Nacido en 1832 en el seno de una familia acomodada, Busch tuvo inclinaciones artísticas muy marcadas desde que apenas levantaba unos palmos del suelo. Se matriculó en Ingeniería Mecánica, pero sólo por imposición paterna, así que el experimentó duró poco y en 1852 se marchó a Amberes, donde le esperaba la Real Academia de Bellas Artes. Tras un año perdido a causa del tifus, el autor se mudó a Múnich para continuar sus estudios y en 1859 empezó a publicar sus primeras historietas en la mencionada Fliegende Blätter. Por decirlo de un modo suave, los trabajos de Busch no tuvieron una gran acogida. Consiguió que el editor Ludwig Richter le pagara por cuatro de sus relatos dibujados, pero su carrera seguía en punto muerto. Tan hastiado estaba de sus fracasos que, según las malas lenguas, se planteó dejarlo todo, emigrar a Brasil y montar una granja de abejas.
El caso es que Busch persistió y, sobreviviendo a base de pequeños encargos, se plantó en 1965. Tenía 33 años y una última bala en la recámara: Max y Moritz, una historia en siete travesuras. Richter accedió a ver el proyecto, pero ya estaba cansado de perder dinero con aquel aspirante a artista y rechazó el ofrecimiento. No sabía el empresario cuán grande sería su error. La fortuna sonrió en este caso a Kaspar Braun, editor de Fliegende Blätter, que pagó mil florines en efectivo por las peripecias de dos mocosos con una habilidad especial para generar pequeñas catástrofes. Diez años más tarde, aquellas historietas se habían traducido a varios idiomas y habían multiplicado exponencialmente su valor.
“En esencia, son dos chiquillos que van haciendo diabluras por todo el pueblo hasta terminar hechos papilla por un molinero. Busch lanzó su historia de la manera más brutal posible y muchos profesores, clérigos y pedagogos pusieron el grito en el cielo, afirmando que la obra era peligrosa para los niños”, asegura Dopico sobre una trama que ridiculizaba a las viudas, se reía de los maestros, ponía en tela de juicio la estructura familiar y se burlaba abiertamente de oficios como los de sastre o panadero. Es decir, un ataque frontal contra la sociedad del momento, un ejercicio de humor negro, narrado en verso, que además contribuyó significativamente al desarrollo del tebeo actual: “Conforme avanza la historia, las caricaturas de los personajes se vuelven más exageradas y expresivas en el lenguaje facial y corporal. Hay una relación clara entre texto e imagen. Las palabras no redundan en los dibujos, sino que los complementan”, confirma el historiador.

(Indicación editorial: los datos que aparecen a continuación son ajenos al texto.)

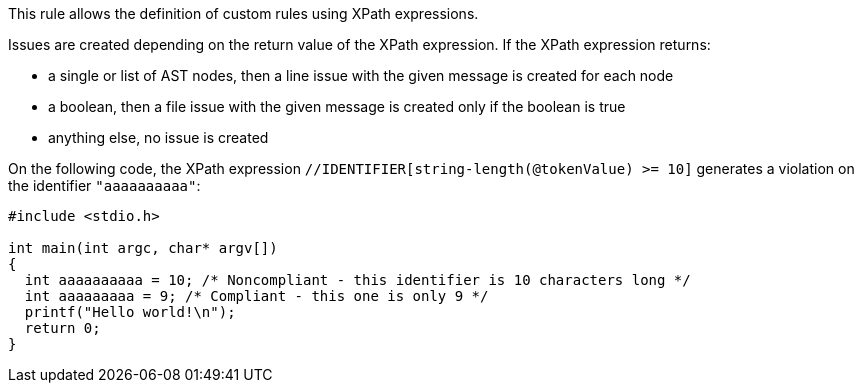This rule allows the definition of custom rules using XPath expressions.

Issues are created depending on the return value of the XPath expression. If the XPath expression returns:

* a single or list of AST nodes, then a line issue with the given message is created for each node
* a boolean, then a file issue with the given message is created only if the boolean is true
* anything else, no issue is created

On the following code, the XPath expression `+//IDENTIFIER[string-length(@tokenValue) >= 10]+` generates a violation on the identifier `+"aaaaaaaaaa"+`:

----
#include <stdio.h>

int main(int argc, char* argv[])
{
  int aaaaaaaaaa = 10; /* Noncompliant - this identifier is 10 characters long */
  int aaaaaaaaa = 9; /* Compliant - this one is only 9 */
  printf("Hello world!\n");
  return 0;
}
----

Aunque ya se habían publicado antes en España, las aventuras de Max y Moritz han vuelto recientemente a las estanterías gracias a la labor de Impedimenta, coronada con la impagable traducción de Víctor Canicio. Otra lectura esencial y cuya influencia se ha dejado notar en personajes tan memorables como The Katzenjammer Kids, tira cómica publicada en Estados Unidos por Rudolph Dirks, o los patrios Zipi y Zape, del siempre admirado José Escobar.